1870年代にはいると、イギリスは、それまでの港市だけの支配から、領域的な支配に取りかかった。イギリスはおもに出身地域別に組織されて対立抗争をくりかえしていた中国人秘密結社やマレー人スルタンたちのあいだの錫をめぐる利権争いに介入し、軍事と外交の巧妙な政策によって支配地域を広げた。95年にはマレー連合州(Federated Malay States)を結成させ、間接的に統治した半島部の諸州と北ボルネオ地域の諸州をあわせて支配を確立した。20世紀にはいると、ゴムが自動車生産と結びつく有力な商品となることが明らかとなった。広大な未開地が、おもにロンドンで調達される資本によって、ゴムのプランテーションとして開発された。このプランテーションの主力労働者として、南インドから大量の移民が導入された。

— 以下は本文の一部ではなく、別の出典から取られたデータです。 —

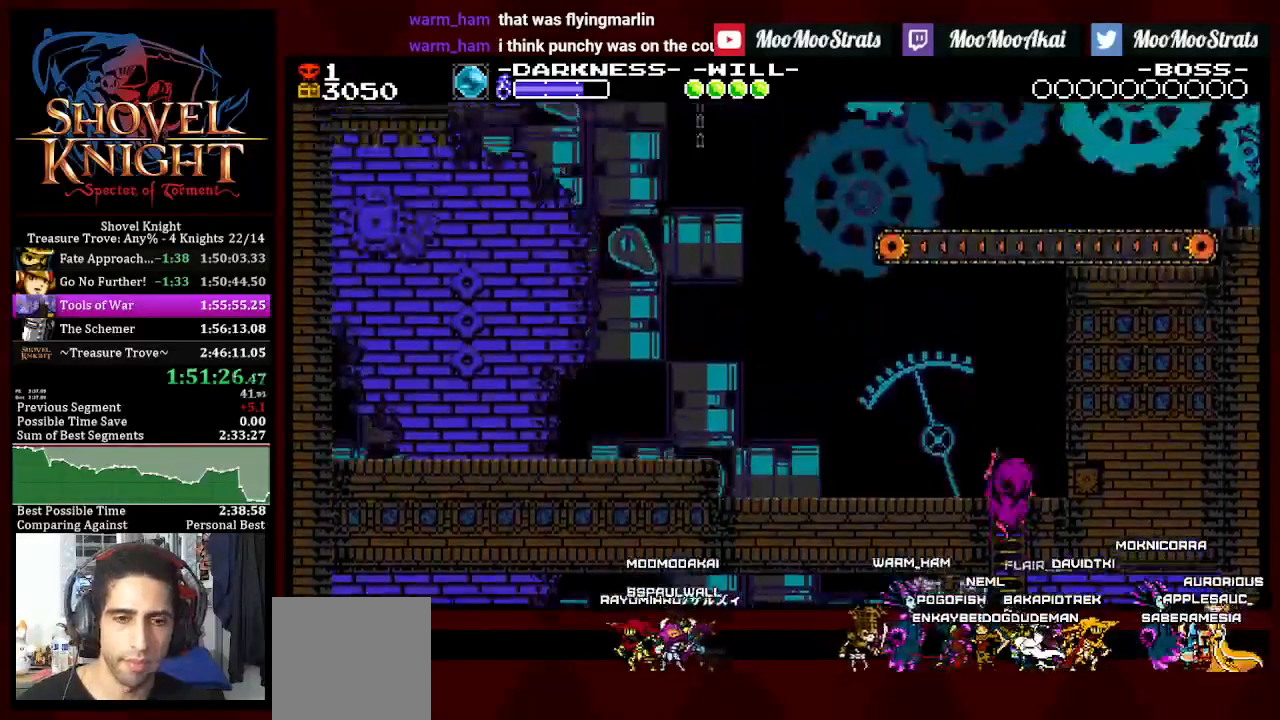
{"buttons": ["CROSS", "DPAD_UP"], "left_stick": "center", "right_stick": "center", "events": [[17, "R1", "up"]]}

ビルマでは、北部を支配していたタウングー朝が南部のモン人の侵攻で滅亡したが、新たにおこったコンバウン朝(Konbaung, 1752~1885)がモン人を撃退し、全土の支配を確立した。コンバウン朝はアッサムにも進出したが、インドでの支配を固めつつあったイギリスは、3次にわたるビルマ戦争(1824~86年)に勝利し、ビルマをインド帝国に併合した。
<フィリピン>
フィリピンにはスペインが進出していた。スペインは政教一致体制をとり、住民をカトリックに強制改宗させ、また地方の町や村の統治のために、フィリピン人を長(おさ)とする行政組織を新しくつくった。しかし自由
貿易を求める圧力をうけて、スペインは1834年にはそれまでの欧米勢力を排除する政策を転換し、マニラを正式に開港した。それにより、大農園におけるサトウキビ・マニラ麻・タバコなどの商品作物生産が広がり、フィリピンは世界市場に組み込まれることになった。また商人や高利貸しによる土地の集積が始まり、プランテーション開発がすすんで大土地所有制が成立した。
<ベトナム・カンボジア・ラオス>
ベトナムは、16世紀以降、黎朝の名目的な支配のもとで政治勢力が南北に分裂していたが、1771年に圧政に苦しむ農民の不満を背景に西山(タイソン)の乱が生じ、南北両政権が倒され、統一がはかられた。一方、これに対し阮福暎(在位1802~20)が、フランス人宣教師ピニョー(Pigneau, 1741~99)が本国からつれてきた義勇兵やタイ・ラオスなどの援助をうけ、西山政権(1778~1802)を倒して1802年に全土を統一し阮朝(1802~1945)をたてた。阮福暎は清によってベトナム(越南)国王に封ぜられ(04年)、清の制度を導入し、行政制度を整備した。19世紀半ばになると、フランスはカトリック教徒への迫害を理由にベトナムに軍事介入しはじめ、南部地域を奪い(67年)、さらに領土拡大へと動いた。これに対し、劉永福(1837~1917)が組織した黒旗軍は、ベトナム北部に根拠をおいて頑強に抵抗した。しかし、それを口実にフランスは北部に進出し、ユエ条約(83年)により北部と中部を支配下においた。他方、清朝はベトナムへの宗主権を主張して派兵し、清仏戦争がおきた(84~85年)。その結果、清は85年の天津条約でベトナムへのフランスの保護権を承認した。ベトナムの植民地化に成功したフランスは、63年以来保護国としてきたカンボジアとあわせて、87年にフランス領インドシナ連邦を成立させ、99年にはラオスも編入した。
【タイの情勢】
東南アジアのほとんどの地域がヨーロッパ諸国の植民地となるなか、唯一植民地化の圧力を回避したのはタイであった。タイでは18世紀の終わりに、バンコクに首都をおき、現王朝のラタナコーシン朝(Ratanakosin 1782~、チャクリ朝Chakriとも呼ばれる)が創始された。19世紀前半は、ヨーロッパ諸国に対して閉鎖的な政策がとられていた。しかし、ヨーロッパの諸勢力からの門戸開放の圧力がしだいに強まり、19世紀後半、ラーマ4世(Rama IV, 在位1851~68)の時代に政策の転換がおこなわれた。王室による貿易独占が解除され、自由貿易の原則が確認されると、つぎつぎと先進諸国と外交関係が結ばれた。その結果、米の商品化がすすみ、デルタ地帯の開発がすすんだ。チュラロンコン(Chulalongkon, 在位1868~1910, ラーマ5世:Rama V)は、イギリスとフランスとの勢力均衡策をたくみにとると同時に、外国人専門家をまねいて行政・司法組織などを改革し、また外国への留学を奨励するなどして近代化に成功し、植民地化を回避した。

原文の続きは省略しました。